I'm trying to create a color filter. The colors being returned are mostly normal but there's a bunch of other off ones. Example, my results show up like this:

{ key: "WHITE", doc_count: 300 }, 
{ key: "OFFWHITE", doc_count: 2 }, 
{ key: "SUPER WHITE", doc_count: 1 }

My aggregation looks like:


aggs: {
    Color: {
        terms: {
            field: 'colors.keyword',
            size: 100,
        },
    },
}

I want to combine anything that includes 'white' together into one bucket. Same with the other top colors. Is this possible and how?

I don't think you'll be able to do this with a regular aggregation.

You could deal with the 'special' colours by using a filters aggregation, matching and gathering all variations of white into the same bucket but the resulting bool query could get hairy. You'd also have to deal with the regular colours in a normal terms aggregation.

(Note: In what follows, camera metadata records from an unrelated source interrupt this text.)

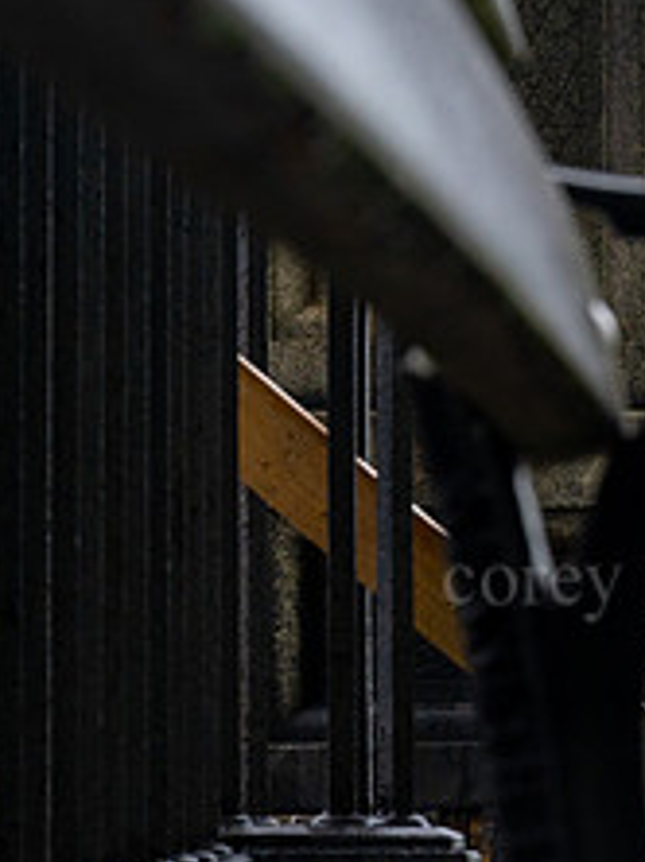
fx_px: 5675
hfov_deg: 6.1
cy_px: 602
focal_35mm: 228
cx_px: 1856
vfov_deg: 8.7
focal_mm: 51
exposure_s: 1/125
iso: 125
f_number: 8
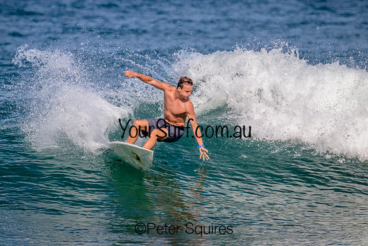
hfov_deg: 2.3
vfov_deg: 1.5
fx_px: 9240
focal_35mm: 904
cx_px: 160
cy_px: 107
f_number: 11
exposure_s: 1/2000
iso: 800
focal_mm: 800
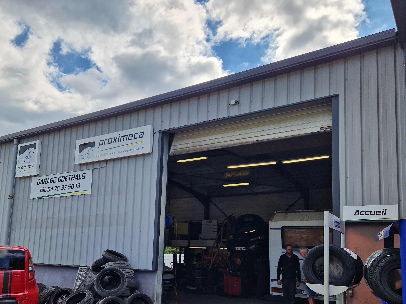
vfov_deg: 43.6
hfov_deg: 56.8
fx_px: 375
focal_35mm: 32
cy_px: 202
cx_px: 202
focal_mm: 5.4
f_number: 1.8
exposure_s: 1/1812
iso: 50
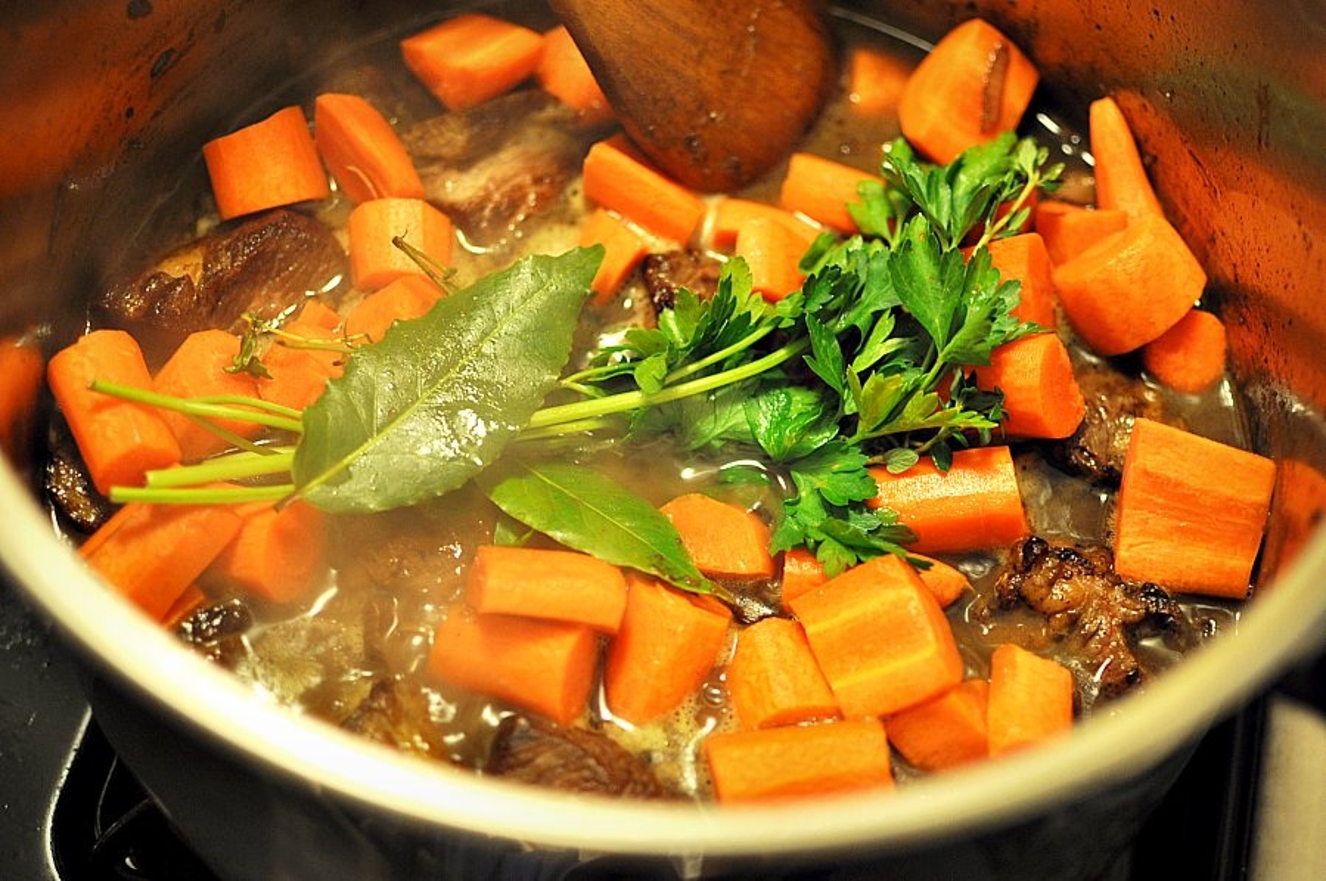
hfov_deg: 37.9
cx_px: 663
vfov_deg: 25.7
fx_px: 1931
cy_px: 440
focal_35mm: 52
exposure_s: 1/60
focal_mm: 35
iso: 400
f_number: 1.8
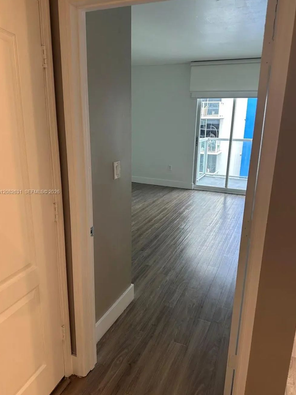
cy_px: 192
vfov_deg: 69.4
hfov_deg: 54.9
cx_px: 150
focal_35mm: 25
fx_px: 285
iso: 200
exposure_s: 1/60
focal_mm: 6.86
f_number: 1.78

Another option is to have an ingest pipeline. The pipeline could set a new 'canonical' colour field that's used in the aggregation. A script processor in the pipeline would copy the value of the Color field into the CanonicalColor field, changing it to white if the value of Color contains white. You'd still have the original value in the Color field if you need it.

I'm sorry this isn't an easy answer. If someone else has a more straight-forward way of solving this, I'd be interested in hearing it.

This topic was automatically closed 28 days after the last reply. New replies are no longer allowed.